Stevens Creek Trail – March 1997
STEVENS CREEK TRAIL
Difficulty level: Moderate
Length: 9 miles, round trip
Map: USFS Tahoe National Forest
March is an oddball month to hike. The wildflowers aren’t out yet, and the classic High Sierra trails are still snowbound. It’s a great time to explore a low-elevation gem, the lesser-known Stevens Creek Trail, just outside of Colfax.
Hikers are rewarded with views of the blue-green American River in one of the steepest canyons in the region. A tremendous array of wildflowers start blooming in mid-April. Hike the full distance to the river – 4.5 miles – or turn around whenever you want.
Take a weekend drive out bucolic Highway 174 past grazing horses and apple orchards. At the Shady Glen Restaurant, Highway 174’s junction with Rollins Lake Road, turn right to parallel Highway 80 toward Colfax. Follow the signs to the 80 West entrance, veering left, but then go left, back over freeway, before the 80 onramp.
Turn left on Place Hills, 80’s frontage road, at the Texaco gas station, past the Colfax Max snack bar – where you can reward yourself with a cold drink or shake after the hike. After about a mile the road dead-ends in the parking lot of the clearly marked trailhead.

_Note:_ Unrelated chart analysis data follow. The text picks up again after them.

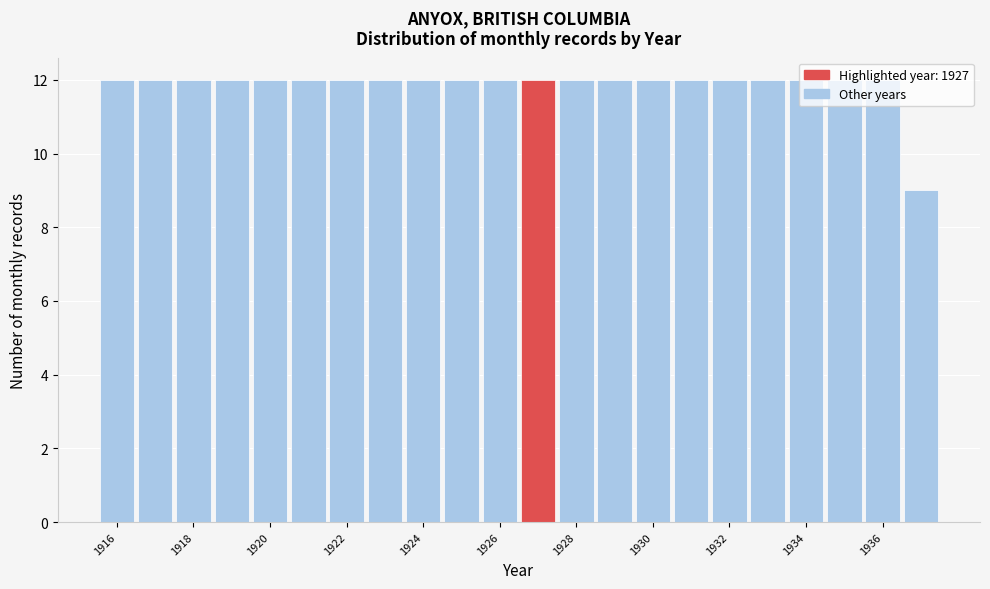

What is the height of the bar covering 1934.5 to 1935.5 on the x-axis? Neither the bar edges nor the heights are printed on the chart, so give them approximately, as read against the axes.

12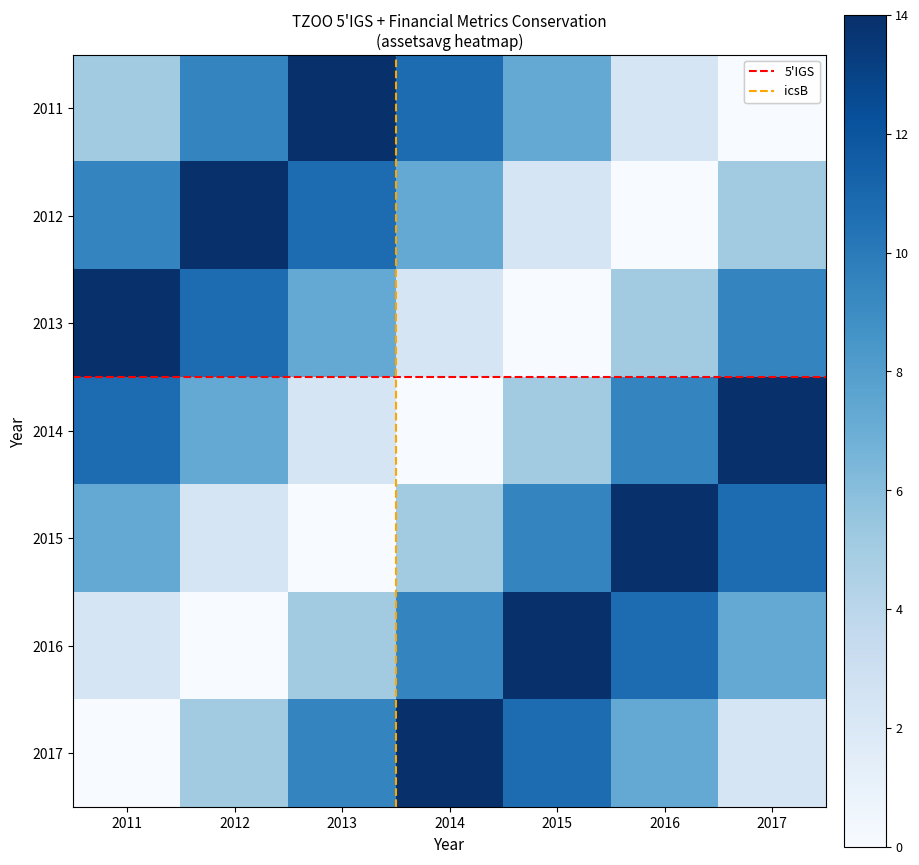

At which label does 2014 first exceed 7?

2011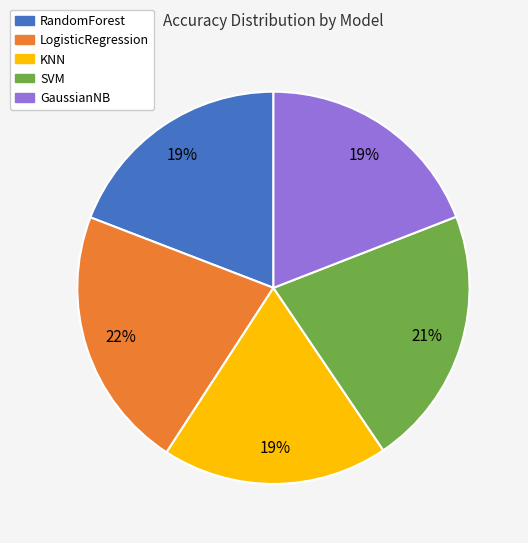

Do KNN and LogisticRegression together represent more than half of the pie?

No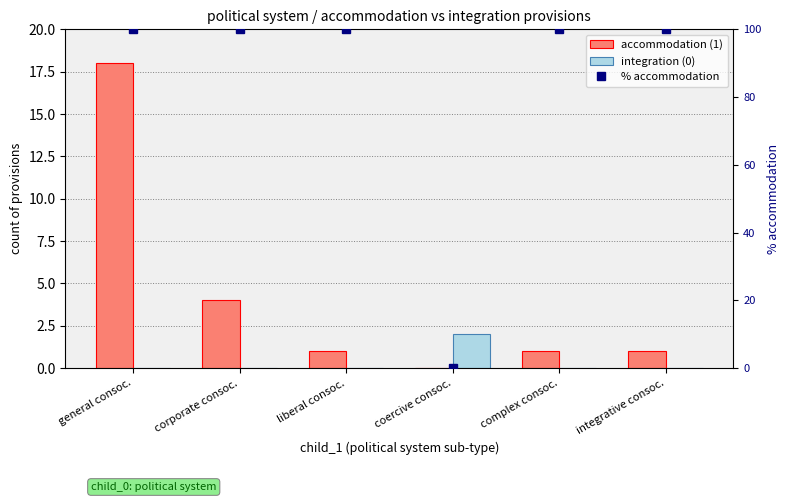

What position from the left is corporate consoc.?

2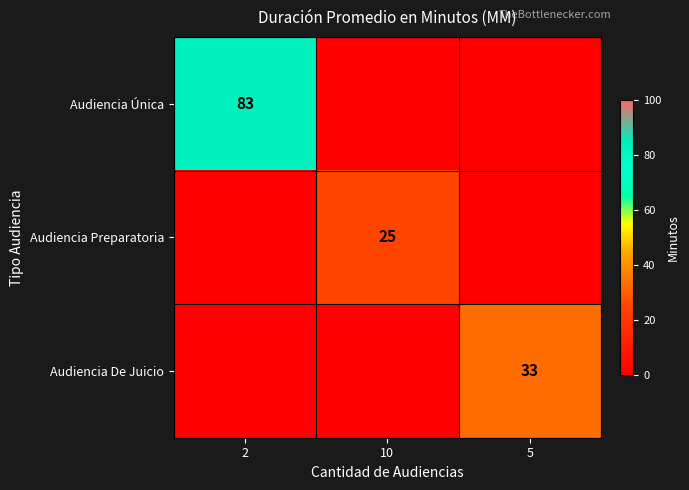

The Audiencia Única series shows 83 at 2. True or false?

True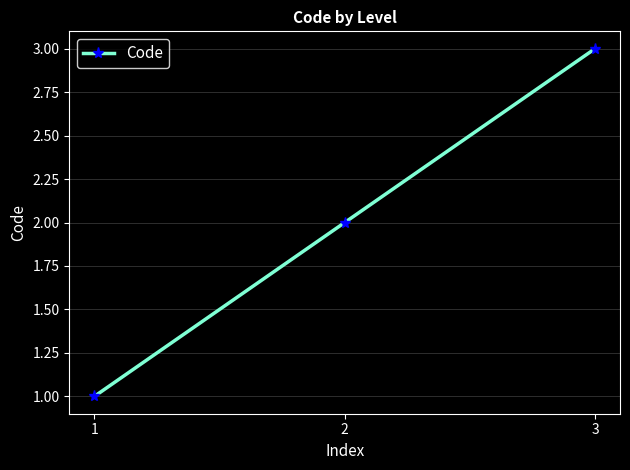

Where is the data nearest to the value 2?

2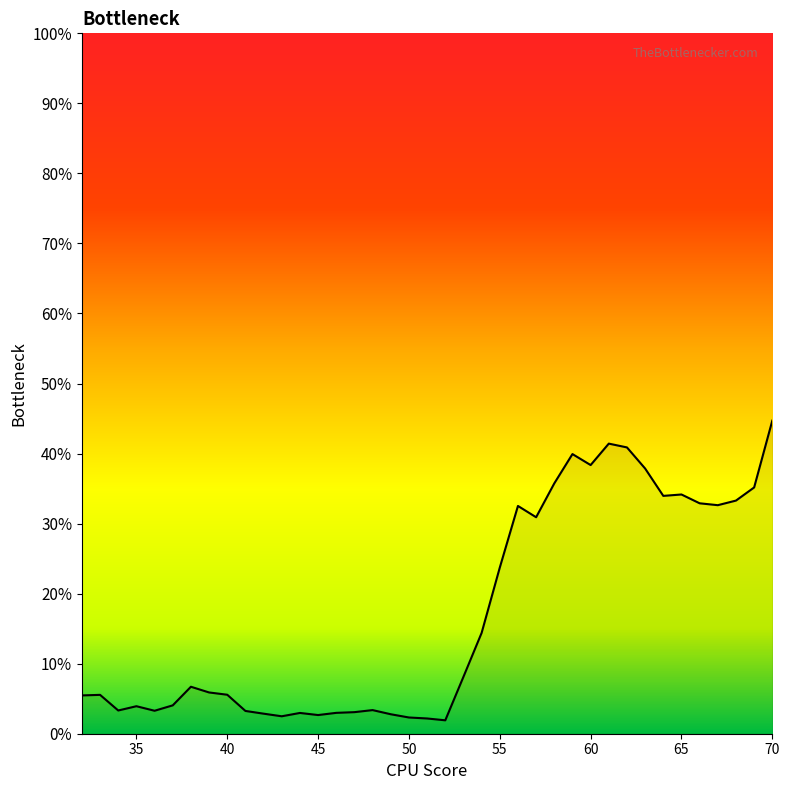

Count the number of categories in the chart.

39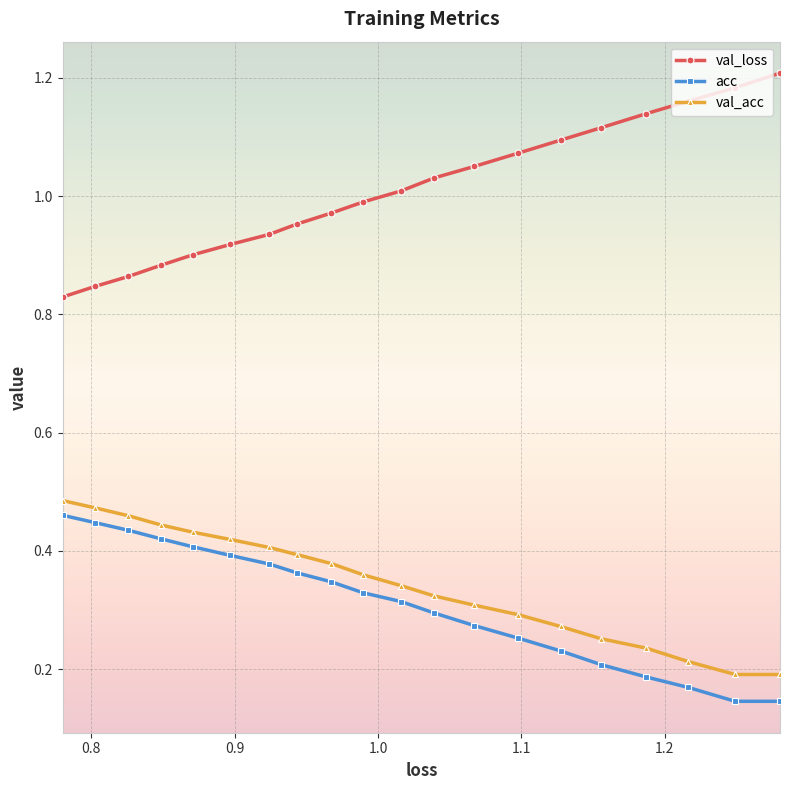

Which series has the largest total across all categories?

val_loss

Descend through a blackberry and wild rose bramble (that may be a little swampy this time of year) to a bridge over a pretty creek. Follow the arrow to a fire road to your right, entering a dry, chaparral area that ascends gradually. Begin to notice the wildflowers – poppies, tritelia, bush lupine, vetch, milkweed – then see how the species soon change.
The trail leaves the fire road at another arrow indicating a left turn into a manzanita thicket. Here you will see Indian pinks, shooting stars, larkspur and your first of many fairy lanterns. The trail ambles down to the left then breaks out of the manzanita through a field of poppies, meadow foam and lupine for your first views of the river at the edge of a rocky cliff. Look for stonecrop and dudleya succulents growing on the cliff and for a disappointed gold miner’s shallow tunnel.
Look downstream for the Iowa Hill Bridge. The ridges to the left include Capehorn Mountain, one of the most notoriously difficult stretches of the Sierra railroad to build.. At the State Railroad Museum in Old Sacramento is a description of how Chinese workers were lowered in baskets over the Capehorn canyon to set dynamite into holes they had hammered into the cliff face. They inserted the explosive, lit the fuse, yanked on the rope – and hoped their co-workers hauled them up fast enough to avoid the blast. Several men lost their lives building this stretch of track.
The trail descends in twists and turns down to the river. You can go all the way to its banks or cut off down one of many side trail down through oak scrub (watch for poison oak!) a little ways above it. Last summer a friend and I met at Colfax Max at 3:30 after work, hiked down to the river for a picnic dinner and an impulsive skinny dip in a beautiful pool, then hiked back to the car through a late, hazy sunset. A nice way to end a work day!